What is the explicit expression of this one in a 3-D coordinate? $$\int_{R^3} d(\phi df\wedge dg)$$ $\phi$, $f$ and $g$ are $0$-form functions. What if I use the Stoke's theorem, $$\int_{\partial R^3} \phi df\wedge dg$$ how does it look like explicitly in some coordinate?
1. question
The totally antisymmetric symbol $\varepsilon_{i_1,i_2,\dots,i_n}$ ($=1$ if indexes not permuted) is not a tensor. Usually, it is just a symbol. The total antisymmetry means that it is antisymmetric in all indexes, meaning that it changes sign to $-1$ if the permutation of indexes is odd, and remains $+1$ if the permutation is even, and it vanishes if any index repeats.
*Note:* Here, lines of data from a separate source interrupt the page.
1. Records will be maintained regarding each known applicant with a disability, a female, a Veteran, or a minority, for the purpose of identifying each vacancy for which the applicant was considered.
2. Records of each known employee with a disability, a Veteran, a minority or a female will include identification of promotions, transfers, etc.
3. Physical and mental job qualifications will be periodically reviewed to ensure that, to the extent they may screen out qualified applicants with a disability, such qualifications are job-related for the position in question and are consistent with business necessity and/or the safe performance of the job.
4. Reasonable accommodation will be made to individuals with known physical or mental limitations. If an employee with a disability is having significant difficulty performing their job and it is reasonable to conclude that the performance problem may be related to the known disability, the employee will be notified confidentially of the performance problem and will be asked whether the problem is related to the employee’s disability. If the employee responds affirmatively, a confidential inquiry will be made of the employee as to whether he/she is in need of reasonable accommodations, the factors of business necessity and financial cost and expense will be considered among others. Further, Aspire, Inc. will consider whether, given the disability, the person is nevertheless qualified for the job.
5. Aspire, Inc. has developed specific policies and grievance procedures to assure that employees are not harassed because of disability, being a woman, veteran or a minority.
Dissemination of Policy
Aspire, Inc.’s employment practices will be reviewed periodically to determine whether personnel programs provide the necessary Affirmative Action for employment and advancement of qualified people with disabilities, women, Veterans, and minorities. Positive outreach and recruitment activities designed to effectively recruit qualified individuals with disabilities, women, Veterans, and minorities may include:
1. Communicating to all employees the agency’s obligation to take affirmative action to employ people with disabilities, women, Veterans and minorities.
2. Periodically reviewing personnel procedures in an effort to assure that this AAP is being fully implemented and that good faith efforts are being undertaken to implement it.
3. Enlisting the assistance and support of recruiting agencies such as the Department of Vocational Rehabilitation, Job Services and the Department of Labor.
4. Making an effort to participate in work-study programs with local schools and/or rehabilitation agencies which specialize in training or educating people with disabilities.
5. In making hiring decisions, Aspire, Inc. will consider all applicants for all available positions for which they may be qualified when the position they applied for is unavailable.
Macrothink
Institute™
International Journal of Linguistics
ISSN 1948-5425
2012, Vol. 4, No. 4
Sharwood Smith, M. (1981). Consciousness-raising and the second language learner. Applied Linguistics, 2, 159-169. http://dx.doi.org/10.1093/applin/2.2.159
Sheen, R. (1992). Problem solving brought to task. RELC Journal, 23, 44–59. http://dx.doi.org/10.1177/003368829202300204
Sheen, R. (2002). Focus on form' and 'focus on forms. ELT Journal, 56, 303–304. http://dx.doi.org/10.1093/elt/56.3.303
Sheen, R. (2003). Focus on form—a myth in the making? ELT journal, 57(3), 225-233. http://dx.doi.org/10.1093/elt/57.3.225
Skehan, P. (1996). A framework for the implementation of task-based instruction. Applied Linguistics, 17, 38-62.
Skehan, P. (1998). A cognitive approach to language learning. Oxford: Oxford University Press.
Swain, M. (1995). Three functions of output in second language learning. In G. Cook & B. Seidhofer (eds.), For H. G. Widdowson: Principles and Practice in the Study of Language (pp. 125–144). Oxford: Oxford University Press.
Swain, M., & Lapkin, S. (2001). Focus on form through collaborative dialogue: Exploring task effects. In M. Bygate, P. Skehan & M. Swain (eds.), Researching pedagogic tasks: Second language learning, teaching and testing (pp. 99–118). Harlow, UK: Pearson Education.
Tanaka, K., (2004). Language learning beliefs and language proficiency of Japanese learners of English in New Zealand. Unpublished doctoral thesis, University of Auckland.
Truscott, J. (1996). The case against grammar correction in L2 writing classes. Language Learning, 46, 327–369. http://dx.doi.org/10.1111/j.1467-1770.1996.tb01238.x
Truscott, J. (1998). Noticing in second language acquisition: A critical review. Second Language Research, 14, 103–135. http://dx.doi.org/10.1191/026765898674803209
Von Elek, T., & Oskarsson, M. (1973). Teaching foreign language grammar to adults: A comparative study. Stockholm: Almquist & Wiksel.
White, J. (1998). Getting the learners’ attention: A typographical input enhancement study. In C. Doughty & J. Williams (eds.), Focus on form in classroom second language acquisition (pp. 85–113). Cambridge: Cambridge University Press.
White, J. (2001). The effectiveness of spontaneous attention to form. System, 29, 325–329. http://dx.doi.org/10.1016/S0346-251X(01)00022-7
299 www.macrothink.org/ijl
To see how it transforms, we will take a slight detour, and consider how it can be used to define determinants. So, let $\mathbf M^{n\times n}$ denote $n\times n$ matrices over lets say $\mathbb R$, and define $\det:\mathbf M^{n\times n}\to\mathbb R$ such that $$A=(a_{ij})\mapsto \det A := \sum_{i_1,i_2,\dots,i_n} \varepsilon_{i_1,i_2,\dots,i_n}a_{1i_1}a_{2i_2}\cdots a_{ni_n}.$$
To get the transformation law, we will write down this equation differently, and then set $A$ to be the Jacobian of a change of coordinates. This will give us what we need.
Let's use the summation convention from now on. First note that $\varepsilon_{i_1,i_2,\dots,i_n}\varepsilon_{i_1,i_2,\dots,i_n}=n!$, because the number of permutations of a set of $n$ elements is $n!$ - this product of Levi-Civitas will now give 1 whenever there is any permutation, and 0 when it's not, so it just counts the permutations.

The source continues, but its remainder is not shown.